Mengapa Ini Penting bagi Ibu Indonesia?
Data UNICEF menunjukkan hampir 900 juta anak di dunia hidup dalam kemiskinan, termasuk di Indonesia. Anak-anak adalah kelompok paling rentan merasakan dampak kemiskinan, yang bisa memengaruhi perkembangan otak mereka. Namun, kabar baiknya, lingkungan bukanlah takdir. Dengan perbaikan kualitas tidur dan pengelolaan stres, kita bisa membantu anak mencapai potensi optimalnya.
Apa yang Bisa Ibu Lakukan?
- Ciptakan rutinitas tidur yang konsisten dan nyaman bagi si Kecil.

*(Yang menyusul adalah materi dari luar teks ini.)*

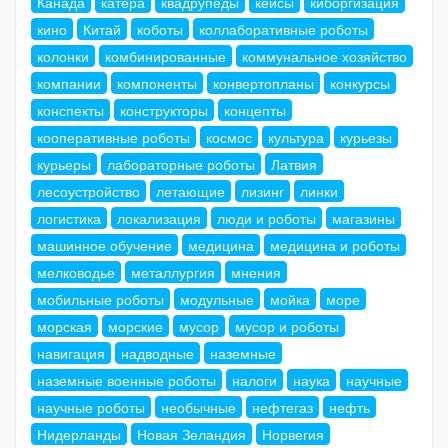
Канада
катера
квадрупеды
кейсы
киборгизация
кино
Китай
коботы
коллаборативные роботы
колонки
комбинированные
коммунальное хозяйство
компании
компоненты
конвертопланы
конкурсы
конспекты
конструкторы
концепты
кооперативные роботы
космос
культура
курьезы
курьеры
лабораторные роботы
Латвия
лесоустройство
летающие
лизинг
линки
логистика
локализация
люди и роботы
магазины
машинное обучение
медицина
медицина и роботы
мелководье
металлургия
мнения
мобильные роботы
модульные
мойка
море
морская
морские
мусор
мусор и роботы
навигация
надводные
наземные
наземные военные роботы
налоги
наука
научные
научные роботы
необычные
нефтегаз
нефть
Нидерланды
Новая Зеландия
Норвегия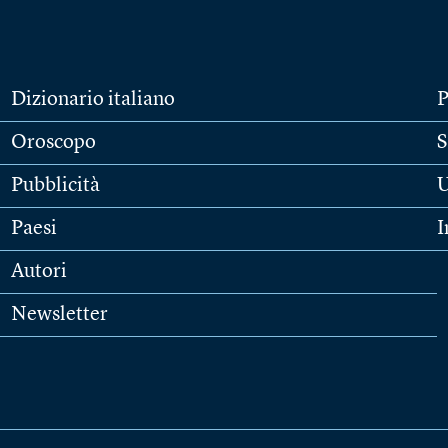
Dizionario italiano
P
Oroscopo
S
Pubblicità
U
Paesi
I
Autori
Newsletter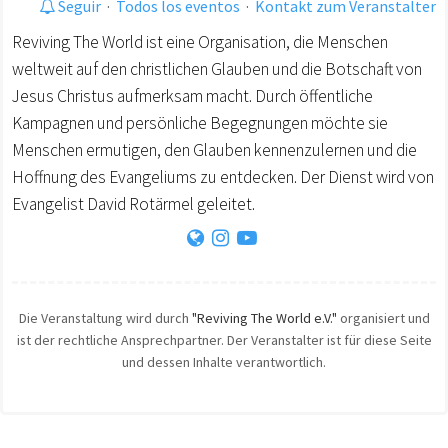
Seguir
·
Todos los eventos
·
Kontakt zum Veranstalter
Reviving The World ist eine Organisation, die Menschen
weltweit auf den christlichen Glauben und die Botschaft von
Jesus Christus aufmerksam macht. Durch öffentliche
Kampagnen und persönliche Begegnungen möchte sie
Menschen ermutigen, den Glauben kennenzulernen und die
Hoffnung des Evangeliums zu entdecken. Der Dienst wird von
Evangelist David Rotärmel geleitet.
Die Veranstaltung wird durch
"Reviving The World e.V."
organisiert und
ist der rechtliche Ansprechpartner. Der Veranstalter ist für diese Seite
und dessen Inhalte verantwortlich.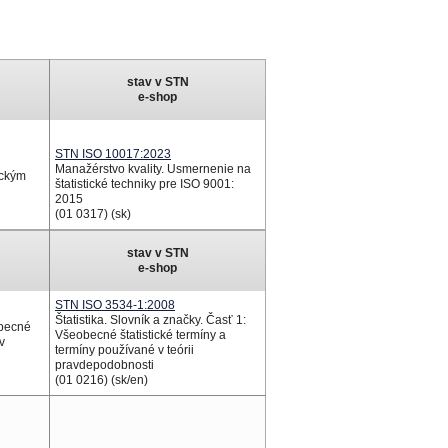
stav v STN
e-shop
STN ISO 10017:2023
Manažérstvo kvality. Usmernenie na
ickým
štatistické techniky pre ISO 9001:
2015
(01 0317) (sk)
stav v STN
e-shop
STN ISO 3534-1:2008
Štatistika. Slovník a značky. Časť 1:
Obecné
Všeobecné štatistické termíny a
v
termíny používané v teórii
pravdepodobnosti
(01 0216) (sk/en)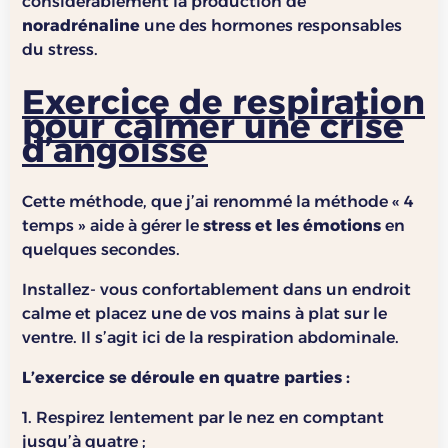
considérablement la production de
noradrénaline
une des hormones responsables
du stress.
Exercice de respiration
pour calmer une crise
d’angoisse
Cette méthode, que j’ai renommé la méthode « 4
temps » aide à gérer le
stress et les émotions
en
quelques secondes.
Installez- vous confortablement dans un endroit
calme et placez une de vos mains à plat sur le
ventre. Il s’agit ici de la respiration abdominale.
L’exercice se déroule en quatre parties :
1. Respirez lentement par le nez en comptant
jusqu’à quatre ;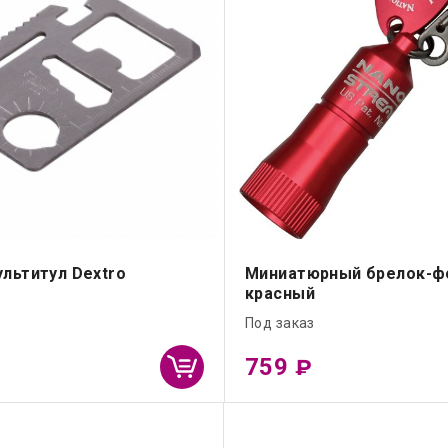
льтитул Dextro
Миниатюрный брелок-ф
красный
Под заказ
759
₽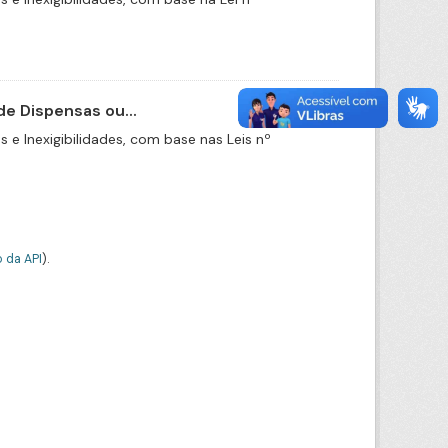
e Dispensas ou...
e Inexigibilidades, com base nas Leis nº
 da API
).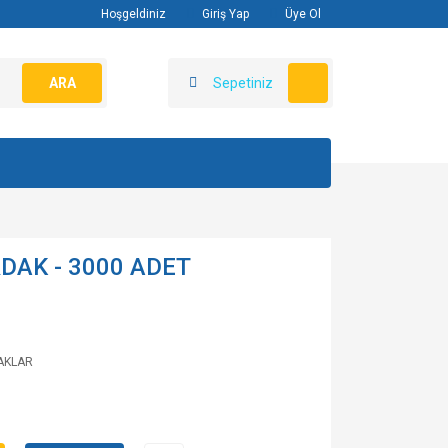
Hoşgeldiniz
Giriş Yap
Üye Ol
ARA
Sepetiniz
DAK - 3000 ADET
AKLAR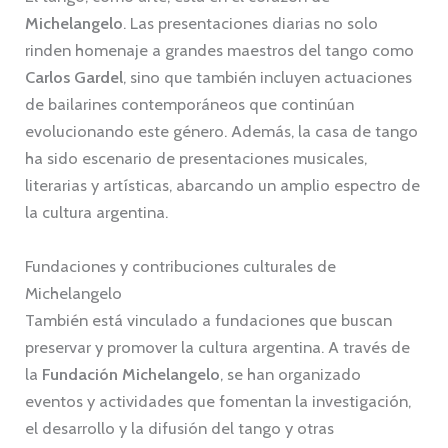
Michelangelo
. Las presentaciones diarias no solo
rinden homenaje a grandes maestros del tango como
Carlos Gardel
, sino que también incluyen actuaciones
de bailarines contemporáneos que continúan
evolucionando este género. Además, la casa de tango
ha sido escenario de presentaciones musicales,
literarias y artísticas, abarcando un amplio espectro de
la cultura argentina.
Fundaciones y contribuciones culturales de
Michelangelo
También está vinculado a fundaciones que buscan
preservar y promover la cultura argentina. A través de
la
Fundación Michelangelo
, se han organizado
eventos y actividades que fomentan la investigación,
el desarrollo y la difusión del tango y otras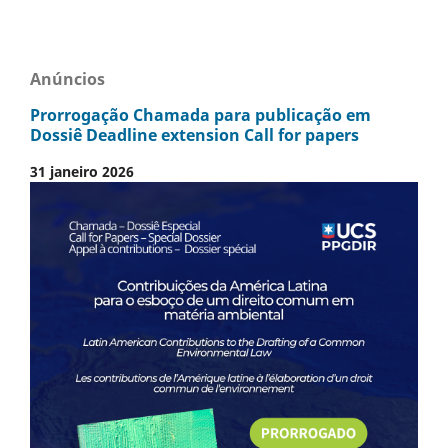
Anúncios
Prorrogação Chamada para publicação em
Dossiê Deadline extension Call for papers
31 janeiro 2026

- Kurangi stres dalam keluarga dengan komunikasi terbuka dan waktu berkualitas bersama.
- Manfaatkan sumber daya yang ada, seperti posyandu atau program bantuan sosial, untuk mendukung kebutuhan anak.
- Ingat, kasih sayang dan perhatian ibu adalah benteng terkuat bagi tumbuh kembang anak.
Jadi, meski kondisi sosial ekonomi di luar kendali kita sepenuhnya, kita masih bisa mengoptimalkan faktor yang bisa kita kendalikan: tidur dan stres. Dengan begitu, kita memberikan fondasi terbaik bagi masa depan anak.